Requirement –
In the records, find each line where "space" occurs, and copy it.

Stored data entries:
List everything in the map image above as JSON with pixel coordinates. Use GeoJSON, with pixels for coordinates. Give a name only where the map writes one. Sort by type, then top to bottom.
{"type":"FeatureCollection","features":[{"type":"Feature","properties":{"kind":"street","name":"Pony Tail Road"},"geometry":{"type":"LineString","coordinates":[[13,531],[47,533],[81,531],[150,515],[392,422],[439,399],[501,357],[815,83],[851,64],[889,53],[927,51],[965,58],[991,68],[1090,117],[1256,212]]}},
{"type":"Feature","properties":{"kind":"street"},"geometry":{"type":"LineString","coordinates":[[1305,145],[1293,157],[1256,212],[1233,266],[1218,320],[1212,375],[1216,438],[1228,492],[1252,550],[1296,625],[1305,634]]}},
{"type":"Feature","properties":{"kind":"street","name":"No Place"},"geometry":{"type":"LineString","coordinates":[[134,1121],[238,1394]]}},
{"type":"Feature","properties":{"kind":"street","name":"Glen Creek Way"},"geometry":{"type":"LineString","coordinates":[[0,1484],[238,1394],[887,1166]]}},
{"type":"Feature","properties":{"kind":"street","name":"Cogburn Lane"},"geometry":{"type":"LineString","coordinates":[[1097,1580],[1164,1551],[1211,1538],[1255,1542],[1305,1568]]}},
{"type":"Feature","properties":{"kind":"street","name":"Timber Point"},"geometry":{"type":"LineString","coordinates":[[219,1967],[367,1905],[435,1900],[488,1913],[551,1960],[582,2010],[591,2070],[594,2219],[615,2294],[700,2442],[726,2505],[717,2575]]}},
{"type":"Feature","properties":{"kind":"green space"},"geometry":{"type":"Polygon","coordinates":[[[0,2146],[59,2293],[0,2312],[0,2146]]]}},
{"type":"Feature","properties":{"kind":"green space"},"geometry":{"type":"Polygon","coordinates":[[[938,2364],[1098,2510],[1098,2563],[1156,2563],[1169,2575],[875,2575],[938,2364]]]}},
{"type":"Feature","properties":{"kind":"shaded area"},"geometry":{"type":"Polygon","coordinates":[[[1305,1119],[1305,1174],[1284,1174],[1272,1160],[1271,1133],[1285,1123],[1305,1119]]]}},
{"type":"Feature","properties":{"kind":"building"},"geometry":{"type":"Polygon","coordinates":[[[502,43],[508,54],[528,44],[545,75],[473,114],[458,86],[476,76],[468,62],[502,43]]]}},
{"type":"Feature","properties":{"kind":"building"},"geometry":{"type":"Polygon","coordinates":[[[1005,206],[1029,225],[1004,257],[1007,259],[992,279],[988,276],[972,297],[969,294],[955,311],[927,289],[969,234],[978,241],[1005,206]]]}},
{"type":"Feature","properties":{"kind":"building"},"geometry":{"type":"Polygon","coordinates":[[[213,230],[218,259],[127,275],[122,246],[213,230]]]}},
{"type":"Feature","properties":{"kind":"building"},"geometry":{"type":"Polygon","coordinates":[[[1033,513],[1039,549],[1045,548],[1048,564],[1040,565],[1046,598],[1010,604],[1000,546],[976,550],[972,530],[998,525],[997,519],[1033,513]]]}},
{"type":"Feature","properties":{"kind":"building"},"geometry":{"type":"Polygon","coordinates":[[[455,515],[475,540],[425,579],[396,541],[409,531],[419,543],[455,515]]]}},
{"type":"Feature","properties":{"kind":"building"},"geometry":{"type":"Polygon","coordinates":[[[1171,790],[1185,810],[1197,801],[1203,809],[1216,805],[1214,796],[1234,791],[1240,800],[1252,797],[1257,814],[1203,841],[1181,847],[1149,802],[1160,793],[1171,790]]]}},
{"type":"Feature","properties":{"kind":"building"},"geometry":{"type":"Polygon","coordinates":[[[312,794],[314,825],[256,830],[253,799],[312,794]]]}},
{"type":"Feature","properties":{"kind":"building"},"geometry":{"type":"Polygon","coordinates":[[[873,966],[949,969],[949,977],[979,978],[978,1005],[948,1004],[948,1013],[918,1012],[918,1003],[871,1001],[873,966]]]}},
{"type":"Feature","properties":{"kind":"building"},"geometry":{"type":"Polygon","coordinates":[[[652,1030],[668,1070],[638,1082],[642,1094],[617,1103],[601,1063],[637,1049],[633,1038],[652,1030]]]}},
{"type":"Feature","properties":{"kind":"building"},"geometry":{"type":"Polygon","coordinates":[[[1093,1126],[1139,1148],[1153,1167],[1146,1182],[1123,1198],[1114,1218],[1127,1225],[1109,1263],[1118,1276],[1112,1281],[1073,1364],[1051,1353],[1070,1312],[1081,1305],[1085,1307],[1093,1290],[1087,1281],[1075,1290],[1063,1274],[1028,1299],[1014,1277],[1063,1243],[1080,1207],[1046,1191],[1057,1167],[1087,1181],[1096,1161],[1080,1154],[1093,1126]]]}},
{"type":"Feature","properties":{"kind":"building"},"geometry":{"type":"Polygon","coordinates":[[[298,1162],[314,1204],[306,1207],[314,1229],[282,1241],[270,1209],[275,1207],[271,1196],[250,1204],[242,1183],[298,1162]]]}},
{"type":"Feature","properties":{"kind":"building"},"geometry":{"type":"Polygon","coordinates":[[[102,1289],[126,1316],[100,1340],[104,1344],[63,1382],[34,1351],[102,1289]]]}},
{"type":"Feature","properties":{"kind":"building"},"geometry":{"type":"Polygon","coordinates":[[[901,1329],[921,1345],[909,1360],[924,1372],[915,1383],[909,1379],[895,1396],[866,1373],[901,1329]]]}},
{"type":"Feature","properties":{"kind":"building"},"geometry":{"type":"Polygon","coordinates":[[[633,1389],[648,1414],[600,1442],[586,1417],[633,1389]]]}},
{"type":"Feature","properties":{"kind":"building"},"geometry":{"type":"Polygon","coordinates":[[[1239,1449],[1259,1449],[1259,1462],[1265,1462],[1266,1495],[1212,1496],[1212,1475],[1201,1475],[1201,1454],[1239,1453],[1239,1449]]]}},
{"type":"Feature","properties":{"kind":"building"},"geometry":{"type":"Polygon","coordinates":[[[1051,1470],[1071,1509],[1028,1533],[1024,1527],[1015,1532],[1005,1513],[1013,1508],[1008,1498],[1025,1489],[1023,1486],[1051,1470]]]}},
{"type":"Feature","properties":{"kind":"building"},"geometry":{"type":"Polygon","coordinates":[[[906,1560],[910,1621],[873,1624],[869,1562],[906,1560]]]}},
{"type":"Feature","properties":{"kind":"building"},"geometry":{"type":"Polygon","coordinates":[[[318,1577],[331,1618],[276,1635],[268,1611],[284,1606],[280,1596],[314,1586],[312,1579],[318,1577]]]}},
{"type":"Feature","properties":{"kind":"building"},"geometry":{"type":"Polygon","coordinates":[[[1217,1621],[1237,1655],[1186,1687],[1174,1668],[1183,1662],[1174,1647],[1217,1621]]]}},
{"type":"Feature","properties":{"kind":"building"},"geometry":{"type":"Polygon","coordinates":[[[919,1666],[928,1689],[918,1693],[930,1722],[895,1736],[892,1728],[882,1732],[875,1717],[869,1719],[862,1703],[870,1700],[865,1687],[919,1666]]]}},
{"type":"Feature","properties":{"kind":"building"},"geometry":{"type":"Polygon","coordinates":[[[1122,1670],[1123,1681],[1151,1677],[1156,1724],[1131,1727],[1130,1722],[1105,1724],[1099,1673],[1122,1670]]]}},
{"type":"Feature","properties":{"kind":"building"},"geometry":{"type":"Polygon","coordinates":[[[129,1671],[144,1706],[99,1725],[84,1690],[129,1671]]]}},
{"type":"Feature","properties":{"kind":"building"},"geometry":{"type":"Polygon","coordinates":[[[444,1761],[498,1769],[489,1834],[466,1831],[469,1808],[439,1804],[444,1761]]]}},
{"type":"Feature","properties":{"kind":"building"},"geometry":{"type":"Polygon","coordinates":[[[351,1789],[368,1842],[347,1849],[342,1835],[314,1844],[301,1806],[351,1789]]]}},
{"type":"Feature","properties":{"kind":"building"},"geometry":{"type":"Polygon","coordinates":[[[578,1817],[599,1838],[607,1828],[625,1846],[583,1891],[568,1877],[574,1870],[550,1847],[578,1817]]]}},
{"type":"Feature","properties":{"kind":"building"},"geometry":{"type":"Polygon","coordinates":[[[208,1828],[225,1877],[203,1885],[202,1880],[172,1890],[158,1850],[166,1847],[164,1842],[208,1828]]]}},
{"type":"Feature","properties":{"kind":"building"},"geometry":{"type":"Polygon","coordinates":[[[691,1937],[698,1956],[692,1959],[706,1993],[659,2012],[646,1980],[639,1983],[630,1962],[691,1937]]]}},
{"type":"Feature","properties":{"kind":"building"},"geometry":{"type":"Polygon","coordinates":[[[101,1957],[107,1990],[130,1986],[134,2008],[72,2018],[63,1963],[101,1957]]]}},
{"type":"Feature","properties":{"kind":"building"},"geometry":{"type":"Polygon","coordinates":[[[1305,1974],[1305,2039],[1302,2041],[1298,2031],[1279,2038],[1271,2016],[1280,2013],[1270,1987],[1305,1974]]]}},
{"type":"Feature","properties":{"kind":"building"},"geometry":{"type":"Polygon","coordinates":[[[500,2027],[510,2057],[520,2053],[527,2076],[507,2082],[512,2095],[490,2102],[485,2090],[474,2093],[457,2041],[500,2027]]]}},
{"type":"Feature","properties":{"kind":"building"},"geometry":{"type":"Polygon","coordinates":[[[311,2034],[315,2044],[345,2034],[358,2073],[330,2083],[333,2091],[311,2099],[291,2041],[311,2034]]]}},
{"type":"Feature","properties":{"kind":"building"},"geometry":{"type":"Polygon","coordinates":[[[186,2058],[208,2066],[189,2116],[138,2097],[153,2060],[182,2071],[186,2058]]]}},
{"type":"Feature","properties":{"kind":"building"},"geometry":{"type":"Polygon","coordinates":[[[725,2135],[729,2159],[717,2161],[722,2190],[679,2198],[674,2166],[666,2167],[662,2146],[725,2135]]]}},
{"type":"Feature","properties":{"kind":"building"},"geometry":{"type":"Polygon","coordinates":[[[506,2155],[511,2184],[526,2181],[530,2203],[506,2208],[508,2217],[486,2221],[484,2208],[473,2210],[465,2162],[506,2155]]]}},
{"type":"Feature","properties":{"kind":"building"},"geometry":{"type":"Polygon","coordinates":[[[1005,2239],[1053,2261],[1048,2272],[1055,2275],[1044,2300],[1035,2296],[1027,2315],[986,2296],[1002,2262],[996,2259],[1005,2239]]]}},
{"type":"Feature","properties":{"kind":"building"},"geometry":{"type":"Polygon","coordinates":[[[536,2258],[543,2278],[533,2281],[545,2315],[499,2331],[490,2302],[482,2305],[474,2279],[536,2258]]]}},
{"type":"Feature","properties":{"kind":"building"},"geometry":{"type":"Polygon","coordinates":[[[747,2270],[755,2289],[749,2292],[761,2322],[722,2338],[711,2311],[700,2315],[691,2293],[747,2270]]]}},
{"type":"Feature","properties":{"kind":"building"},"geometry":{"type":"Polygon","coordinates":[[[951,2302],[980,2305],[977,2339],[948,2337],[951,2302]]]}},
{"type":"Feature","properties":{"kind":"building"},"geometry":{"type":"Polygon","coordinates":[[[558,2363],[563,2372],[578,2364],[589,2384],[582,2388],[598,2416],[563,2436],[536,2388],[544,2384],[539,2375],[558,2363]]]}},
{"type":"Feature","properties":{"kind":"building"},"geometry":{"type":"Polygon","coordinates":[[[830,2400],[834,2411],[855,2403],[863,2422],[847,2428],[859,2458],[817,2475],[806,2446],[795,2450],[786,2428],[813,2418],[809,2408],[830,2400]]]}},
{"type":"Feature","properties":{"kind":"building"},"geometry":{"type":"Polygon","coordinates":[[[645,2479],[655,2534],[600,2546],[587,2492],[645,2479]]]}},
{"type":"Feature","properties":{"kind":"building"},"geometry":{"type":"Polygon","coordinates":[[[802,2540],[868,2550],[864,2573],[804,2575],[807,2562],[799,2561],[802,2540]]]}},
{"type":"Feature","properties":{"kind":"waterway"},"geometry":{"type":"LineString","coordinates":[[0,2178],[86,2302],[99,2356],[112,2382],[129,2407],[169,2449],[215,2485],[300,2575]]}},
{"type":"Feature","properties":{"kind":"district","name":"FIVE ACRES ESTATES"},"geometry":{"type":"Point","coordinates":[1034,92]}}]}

Answer box –
{"type":"Feature","properties":{"kind":"green space"},"geometry":{"type":"Polygon","coordinates":[[[0,2146],[59,2293],[0,2312],[0,2146]]]}},
{"type":"Feature","properties":{"kind":"green space"},"geometry":{"type":"Polygon","coordinates":[[[938,2364],[1098,2510],[1098,2563],[1156,2563],[1169,2575],[875,2575],[938,2364]]]}},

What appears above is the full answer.